Material provided:
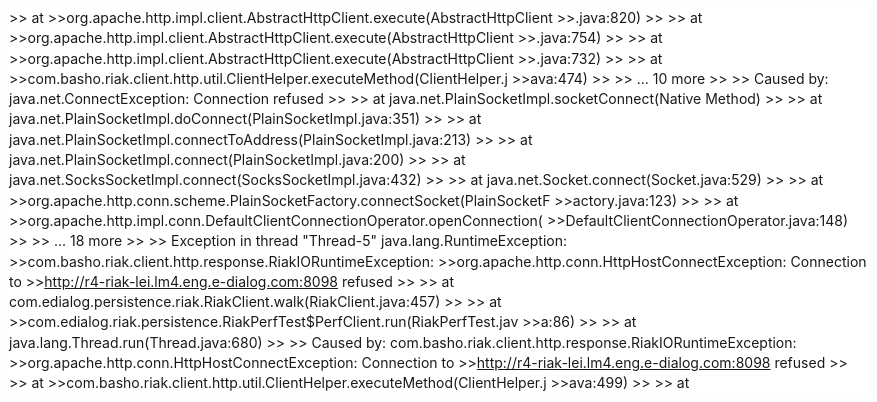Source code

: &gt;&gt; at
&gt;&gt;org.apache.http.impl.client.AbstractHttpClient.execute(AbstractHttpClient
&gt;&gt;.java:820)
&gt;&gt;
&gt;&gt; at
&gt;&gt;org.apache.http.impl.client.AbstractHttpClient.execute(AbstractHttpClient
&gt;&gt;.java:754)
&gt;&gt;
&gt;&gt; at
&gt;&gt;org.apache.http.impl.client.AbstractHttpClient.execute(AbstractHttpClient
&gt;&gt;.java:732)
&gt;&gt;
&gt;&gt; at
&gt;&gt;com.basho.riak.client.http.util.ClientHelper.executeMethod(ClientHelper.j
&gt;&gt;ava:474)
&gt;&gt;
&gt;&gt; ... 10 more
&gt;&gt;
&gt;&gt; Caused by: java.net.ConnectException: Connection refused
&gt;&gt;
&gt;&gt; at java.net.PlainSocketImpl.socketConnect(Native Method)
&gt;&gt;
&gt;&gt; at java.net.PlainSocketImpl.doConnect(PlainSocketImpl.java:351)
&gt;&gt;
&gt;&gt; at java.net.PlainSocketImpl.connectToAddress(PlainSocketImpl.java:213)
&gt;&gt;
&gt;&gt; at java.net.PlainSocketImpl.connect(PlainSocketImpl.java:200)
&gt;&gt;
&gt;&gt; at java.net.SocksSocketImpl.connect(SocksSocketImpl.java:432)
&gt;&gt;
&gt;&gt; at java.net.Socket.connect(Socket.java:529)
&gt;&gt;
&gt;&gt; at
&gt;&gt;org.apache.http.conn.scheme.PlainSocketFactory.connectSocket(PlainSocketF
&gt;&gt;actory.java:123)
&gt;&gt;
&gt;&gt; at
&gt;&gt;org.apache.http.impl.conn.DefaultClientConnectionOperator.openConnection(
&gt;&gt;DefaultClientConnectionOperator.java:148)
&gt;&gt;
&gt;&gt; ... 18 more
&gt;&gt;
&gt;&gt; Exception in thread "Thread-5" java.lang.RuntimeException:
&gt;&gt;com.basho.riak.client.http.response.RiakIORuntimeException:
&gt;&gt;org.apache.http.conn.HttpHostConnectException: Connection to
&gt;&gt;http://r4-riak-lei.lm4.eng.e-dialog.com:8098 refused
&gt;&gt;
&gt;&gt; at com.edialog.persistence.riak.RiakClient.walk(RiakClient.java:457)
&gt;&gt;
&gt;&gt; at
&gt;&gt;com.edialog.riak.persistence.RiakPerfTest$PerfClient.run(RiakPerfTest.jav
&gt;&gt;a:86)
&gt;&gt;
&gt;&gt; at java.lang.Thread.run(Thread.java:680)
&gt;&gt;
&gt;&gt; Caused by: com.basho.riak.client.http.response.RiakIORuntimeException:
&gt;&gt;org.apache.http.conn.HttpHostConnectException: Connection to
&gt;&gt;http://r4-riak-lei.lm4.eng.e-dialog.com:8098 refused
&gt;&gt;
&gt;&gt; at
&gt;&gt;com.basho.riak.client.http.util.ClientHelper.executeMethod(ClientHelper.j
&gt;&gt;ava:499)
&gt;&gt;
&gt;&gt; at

==

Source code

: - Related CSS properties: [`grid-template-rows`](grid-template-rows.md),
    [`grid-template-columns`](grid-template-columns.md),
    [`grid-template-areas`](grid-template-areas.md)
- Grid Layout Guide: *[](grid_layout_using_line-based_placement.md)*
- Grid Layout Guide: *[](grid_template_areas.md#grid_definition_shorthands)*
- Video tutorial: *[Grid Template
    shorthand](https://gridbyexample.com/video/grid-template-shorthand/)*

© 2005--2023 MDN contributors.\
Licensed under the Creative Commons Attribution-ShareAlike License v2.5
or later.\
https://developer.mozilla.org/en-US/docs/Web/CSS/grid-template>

What is expected:
Rewrite as a Markdown table with the columns "No." and "Line" the lines starting with the one containing "- Related CSS" and going on through the one containing "https://developer.mozilla.org/en-US/docs/Web/CSS/grid-template>", numbering each line and leaving out blank lines.

Solution to the exercise:
| No. | Line |
|---|---|
| 1 | : - Related CSS properties: [`grid-template-rows`](grid-template-rows.md), |
| 2 |     [`grid-template-columns`](grid-template-columns.md), |
| 3 |     [`grid-template-areas`](grid-template-areas.md) |
| 4 | - Grid Layout Guide: *[](grid_layout_using_line-based_placement.md)* |
| 5 | - Grid Layout Guide: *[](grid_template_areas.md#grid_definition_shorthands)* |
| 6 | - Video tutorial: *[Grid Template |
| 7 |     shorthand](https://gridbyexample.com/video/grid-template-shorthand/)* |
| 8 | © 2005--2023 MDN contributors.\ |
| 9 | Licensed under the Creative Commons Attribution-ShareAlike License v2.5 |
| 10 | or later.\ |
| 11 | https://developer.mozilla.org/en-US/docs/Web/CSS/grid-template> |